Ontario (Toronto, Ottawa, Mississauga, Brampton, Hamilton, London, Windsor) — Quebec (Montreal, Quebec City, Laval, Gatineau, Longueuil) — British Columbia (Vancouver, Surrey, Burnaby, Richmond, Victoria, Kelowna) — Alberta (Calgary, Edmonton, Red Deer, Lethbridge) — Manitoba (Winnipeg, Brandon) — Saskatchewan (Saskatoon, Regina) — Nova Scotia (Halifax, Dartmouth) — New Brunswick (Fredericton, Moncton, Saint John) — Newfoundland and Labrador (St. John's) — Prince Edward Island (Charlottetown) — Northwest Territories, Yukon, Nunavut — and all other cities and communities across Canada.

Frequently Asked Questions — Xarelto (Rivaroxaban) Canada

Can I buy Xarelto without a prescription in Canada? Rivaroxaban is a Schedule F prescription medication in Canada — it is only dispensed legally from Canadian pharmacies with a valid prescription from a licensed physician. Drugs-Canada.com is an international online pharmacy. Rivaroxaban is a high-risk medication with life-threatening interaction potential — always obtain it through proper medical channels. If you need a prescription, your cardiologist, internist, or family physician can prescribe it; telehealth services such as Maple or Tia Health can facilitate urgent consultations.

Do I need blood tests while taking Xarelto? Unlike warfarin, rivaroxaban does not require routine INR monitoring. However, your doctor will typically check kidney function (creatinine/GFR) at least annually, and may check liver function tests periodically. If you experience symptoms of bleeding or unusual bruising, contact your doctor promptly.

What is the difference between Xarelto and Eliquis (apixaban)? Both are direct Factor Xa inhibitors approved for similar indications. The main practical differences: rivaroxaban is dosed once daily (simpler) while apixaban is twice daily; apixaban has a lower GI bleeding risk in clinical trials (ARISTOTLE study); rivaroxaban's 15mg and 20mg doses must be taken with food while apixaban has no food requirement. Your cardiologist or haematologist will recommend the most appropriate agent for your specific situation.

What should I do if I need emergency surgery while on Xarelto? Inform the surgical team immediately that you are taking rivaroxaban. For emergency surgery that cannot wait 24–48 hours, the team may use andexanet alfa (Andexxa) or 4-factor PCC to reverse rivaroxaban's anticoagulant effect rapidly. Always carry a medication alert card identifying that you take an anticoagulant.

Can I take Tylenol (acetaminophen) with Xarelto? Yes — acetaminophen at recommended doses does not significantly affect rivaroxaban's anticoagulant effect and does not increase bleeding risk the way NSAIDs (ibuprofen, naproxen) do. For pain relief while on anticoagulants, acetaminophen is the preferred choice. Avoid ibuprofen and naproxen unless specifically recommended by your physician.

What are the signs of internal bleeding I should watch for? Unexplained weakness or dizziness, unusual bruising that appears without cause, red, pink or dark brown urine, red or black tarry stools, coughing up blood, prolonged bleeding from a cut that will not stop within 10 minutes, sudden severe headache, visual disturbance, or one-sided weakness (signs of possible intracranial bleed).
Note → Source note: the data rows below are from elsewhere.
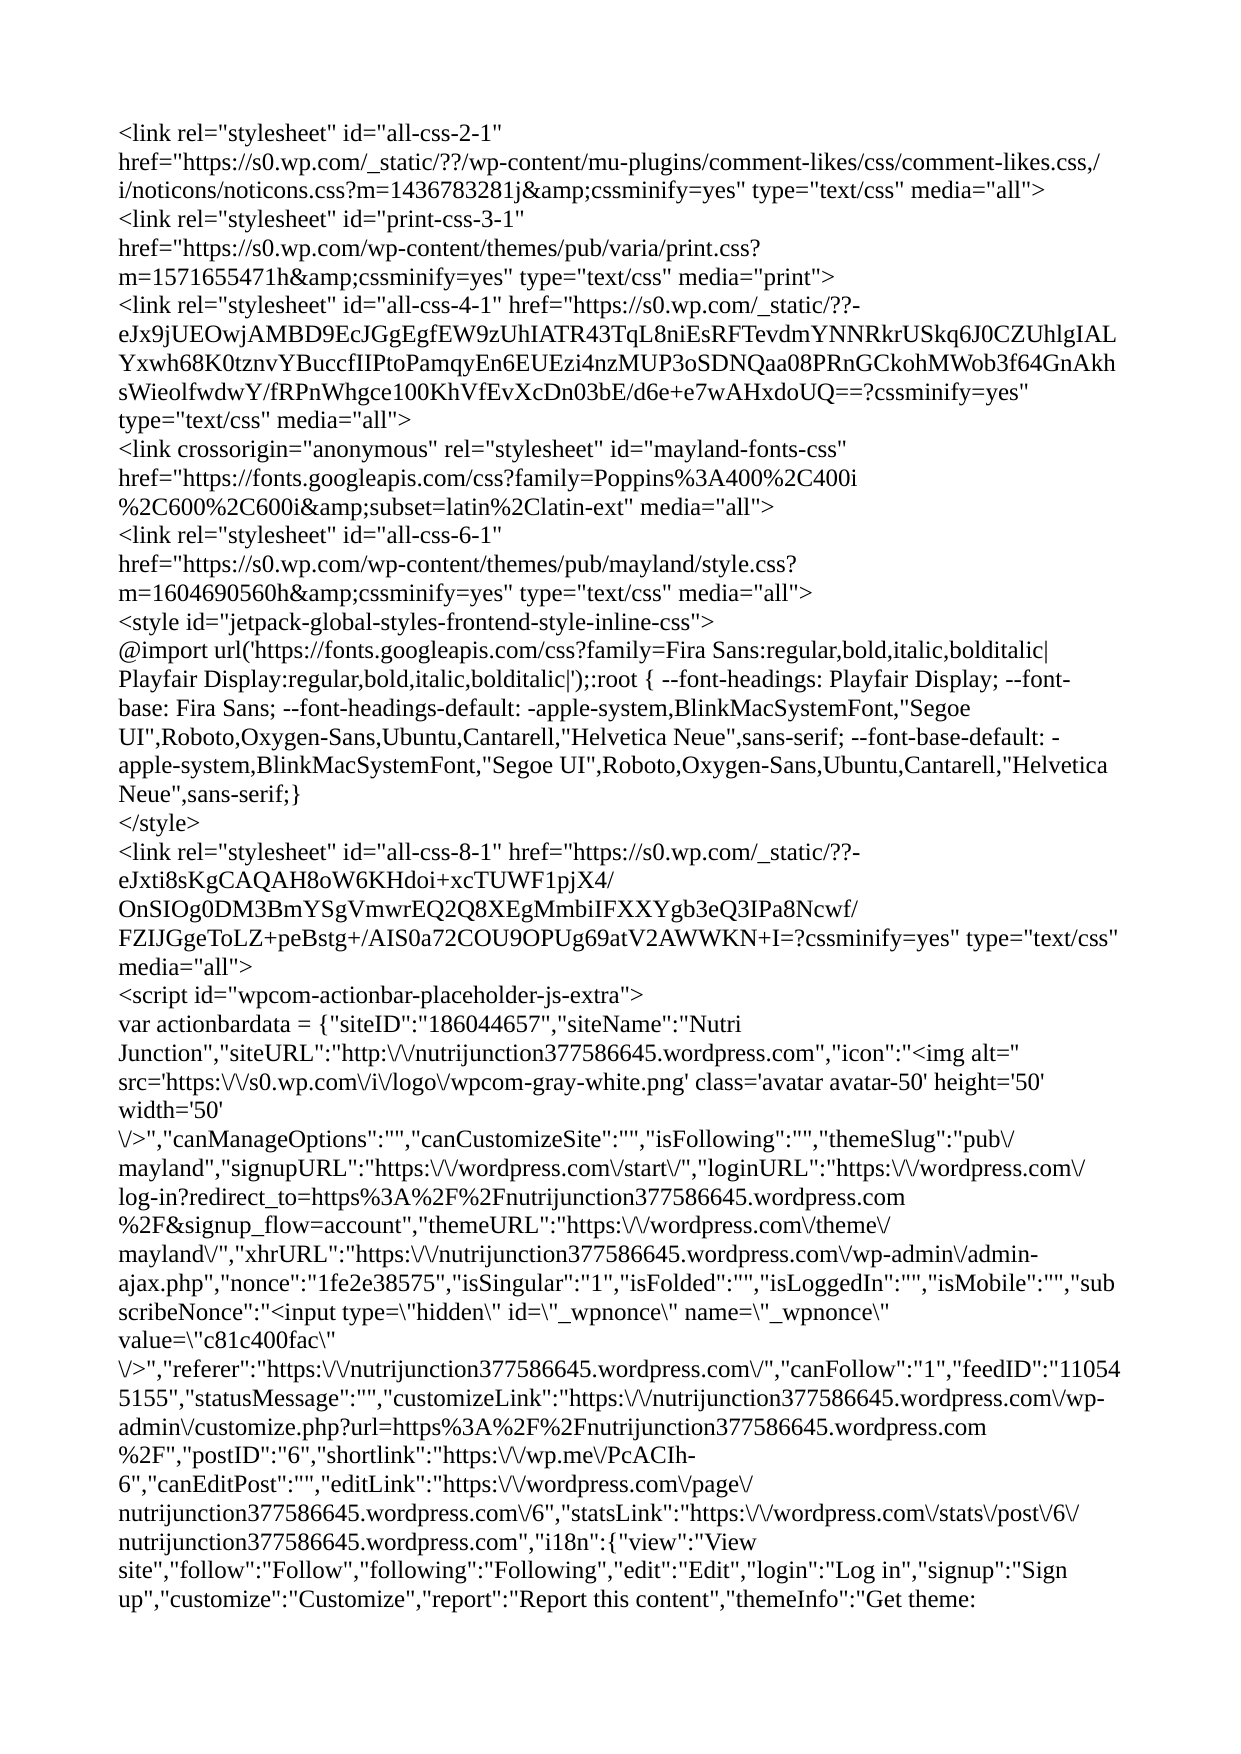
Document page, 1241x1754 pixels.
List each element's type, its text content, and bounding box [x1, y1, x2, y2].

text @import url('https://fonts.googleapis.com/css?family=Fira Sans:regular,bold,italic,bolditalic|Playfair Display:regular,bold,italic,bolditalic|');:root { --font-headings: Playfair Display; --font-base: Fira Sans; --font-headings-default: -apple-system,BlinkMacSystemFont,"Segoe UI",Roboto,Oxygen-Sans,Ubuntu,Cantarell,"Helvetica Neue",sans-serif; --font-base-default: -apple-system,BlinkMacSystemFont,"Segoe UI",Roboto,Oxygen-Sans,Ubuntu,Cantarell,"Helvetica Neue",sans-serif;} [118, 636, 1122, 808]
text <style id="jetpack-global-styles-frontend-style-inline-css"> [118, 607, 1122, 636]
text <link rel="stylesheet" id="print-css-3-1" href="https://s0.wp.com/wp-content/themes/pub/varia/print.css?m=1571655471h&amp;cssminify=yes" type="text/css" media="print"> [118, 204, 1122, 291]
text <link rel="stylesheet" id="all-css-2-1" href="https://s0.wp.com/_static/??/wp-content/mu-plugins/comment-likes/css/comment-likes.css,/i/noticons/noticons.css?m=1436783281j&amp;cssminify=yes" type="text/css" media="all"> [118, 118, 1122, 204]
text <script id="wpcom-actionbar-placeholder-js-extra"> [118, 981, 1122, 1009]
text <link rel="stylesheet" id="all-css-8-1" href="https://s0.wp.com/_static/??-eJxti8sKgCAQAH8oW6KHdoi+xcTUWF1pjX4/OnSIOg0DM3BmYSgVmwrEQ2Q8XEgMmbiIFXXYgb3eQ3IPa8Ncwf/FZIJGgeToLZ+peBstg+/AIS0a72COU9OPUg69atV2AWWKN+I=?cssminify=yes" type="text/css" media="all"> [118, 837, 1122, 981]
text var actionbardata = {"siteID":"186044657","siteName":"Nutri Junction","siteURL":"http:\/\/nutrijunction377586645.wordpress.com","icon":"<img alt='' src='https:\/\/s0.wp.com\/i\/logo\/wpcom-gray-white.png' class='avatar avatar-50' height='50' width='50' \/>","canManageOptions":"","canCustomizeSite":"","isFollowing":"","themeSlug":"pub\/mayland","signupURL":"https:\/\/wordpress.com\/start\/","loginURL":"https:\/\/wordpress.com\/log-in?redirect_to=https%3A%2F%2Fnutrijunction377586645.wordpress.com%2F&signup_flow=account","themeURL":"https:\/\/wordpress.com\/theme\/mayland\/","xhrURL":"https:\/\/nutrijunction377586645.wordpress.com\/wp-admin\/admin-ajax.php","nonce":"1fe2e38575","isSingular":"1","isFolded":"","isLoggedIn":"","isMobile":"","subscribeNonce":"<input type=\"hidden\" id=\"_wpnonce\" name=\"_wpnonce\" value=\"c81c400fac\" \/>","referer":"https:\/\/nutrijunction377586645.wordpress.com\/","canFollow":"1","feedID":"110545155","statusMessage":"","customizeLink":"https:\/\/nutrijunction377586645.wordpress.com\/wp-admin\/customize.php?url=https%3A%2F%2Fnutrijunction377586645.wordpress.com%2F","postID":"6","shortlink":"https:\/\/wp.me\/PcACIh-6","canEditPost":"","editLink":"https:\/\/wordpress.com\/page\/nutrijunction377586645.wordpress.com\/6","statsLink":"https:\/\/wordpress.com\/stats\/post\/6\/nutrijunction377586645.wordpress.com","i18n":{"view":"View site","follow":"Follow","following":"Following","edit":"Edit","login":"Log in","signup":"Sign up","customize":"Customize","report":"Report this content","themeInfo":"Get theme: [118, 1009, 1122, 1613]
text </style> [118, 808, 1122, 837]
text <link crossorigin="anonymous" rel="stylesheet" id="mayland-fonts-css" href="https://fonts.googleapis.com/css?family=Poppins%3A400%2C400i%2C600%2C600i&amp;subset=latin%2Clatin-ext" media="all"> [118, 434, 1122, 521]
text <link rel="stylesheet" id="all-css-6-1" href="https://s0.wp.com/wp-content/themes/pub/mayland/style.css?m=1604690560h&amp;cssminify=yes" type="text/css" media="all"> [118, 521, 1122, 607]
text <link rel="stylesheet" id="all-css-4-1" href="https://s0.wp.com/_static/??-eJx9jUEOwjAMBD9EcJGgEgfEW9zUhIATR43TqL8niEsRFTevdmYNNRkrUSkq6J0CZUhlgIALYxwh68K0tznvYBuccfIIPtoPamqyEn6EUEzi4nzMUP3oSDNQaa08PRnGCkohMWob3f64GnAkhsWieolfwdwY/fRPnWhgce100KhVfEvXcDn03bE/d6e+e7wAHxdoUQ==?cssminify=yes" type="text/css" media="all"> [118, 291, 1122, 434]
Contact your doctor immediately for less urgent symptoms; call 911 for severe symptoms.

Is it safe to drink alcohol while taking Xarelto? Moderate alcohol consumption (1–2 standard drinks) is generally not prohibited, but alcohol increases the risk of gastrointestinal bleeding and, with heavy drinking, impairs liver metabolism of rivaroxaban. Patients on anticoagulants should ideally limit alcohol to a maximum of 2 standard drinks per occasion and avoid binge drinking entirely.
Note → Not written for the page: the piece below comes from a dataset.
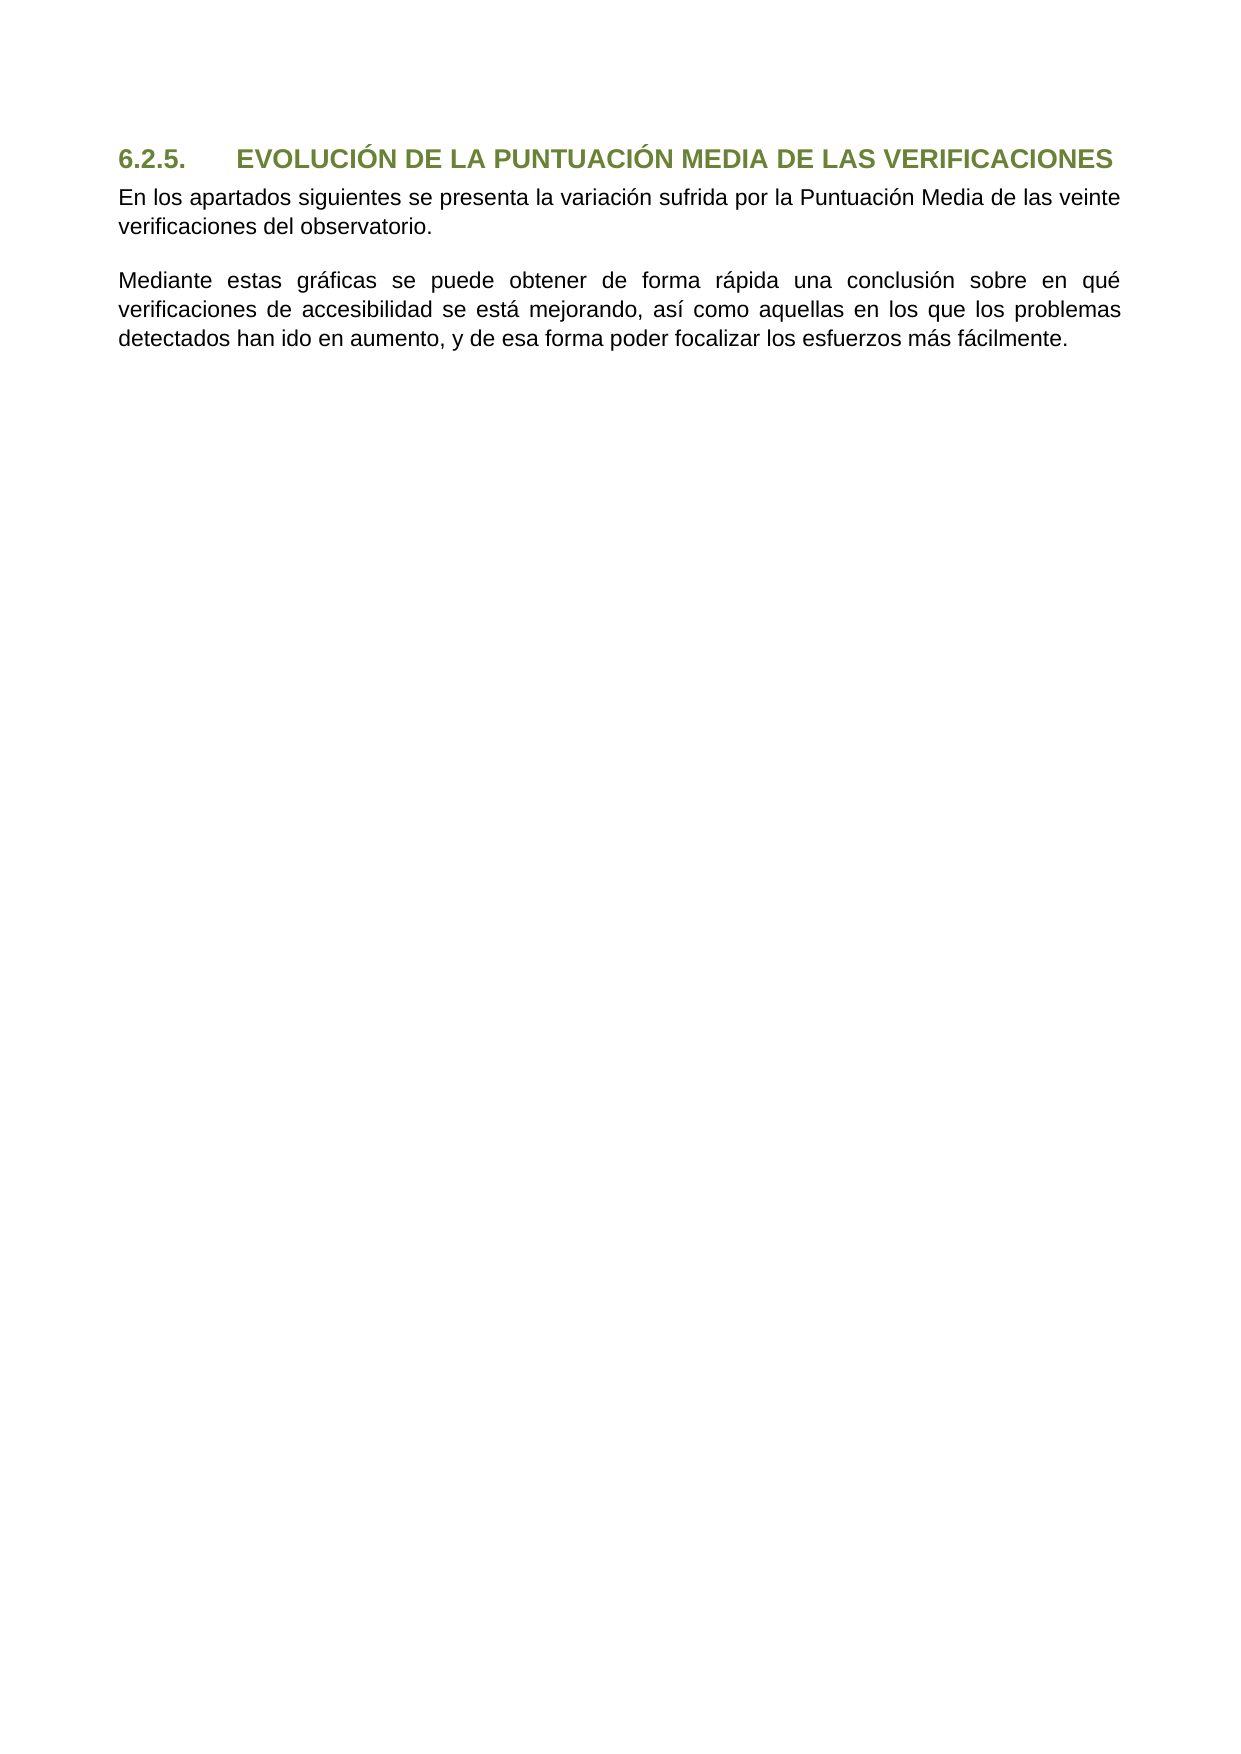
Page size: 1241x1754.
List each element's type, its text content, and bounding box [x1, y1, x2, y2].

subtitle Evolución de la puntuación media de las verificaciones [118, 143, 1122, 174]
text Mediante estas gráficas se puede obtener de forma rápida una conclusión sobre en qué verificaciones de accesibilidad se está mejorando, así como aquellas en los que los problemas detectados han ido en aumento, y de esa forma poder focalizar los esfuerzos más fácilmente. [118, 267, 1122, 351]
text En los apartados siguientes se presenta la variación sufrida por la Puntuación Media de las veinte verificaciones del observatorio. [118, 184, 1122, 239]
The information on this page is for educational purposes only and does not constitute medical advice. Rivaroxaban (Xarelto) is a prescription anticoagulant medication with potentially life-threatening bleeding risks and drug interactions. It must only be taken under the direct supervision of a licensed healthcare provider who has assessed your complete medical history, current medications and individual risk factors. Never start, stop or change your anticoagulant dose without medical guidance. If you experience signs of serious bleeding or stroke, call 911 immediately.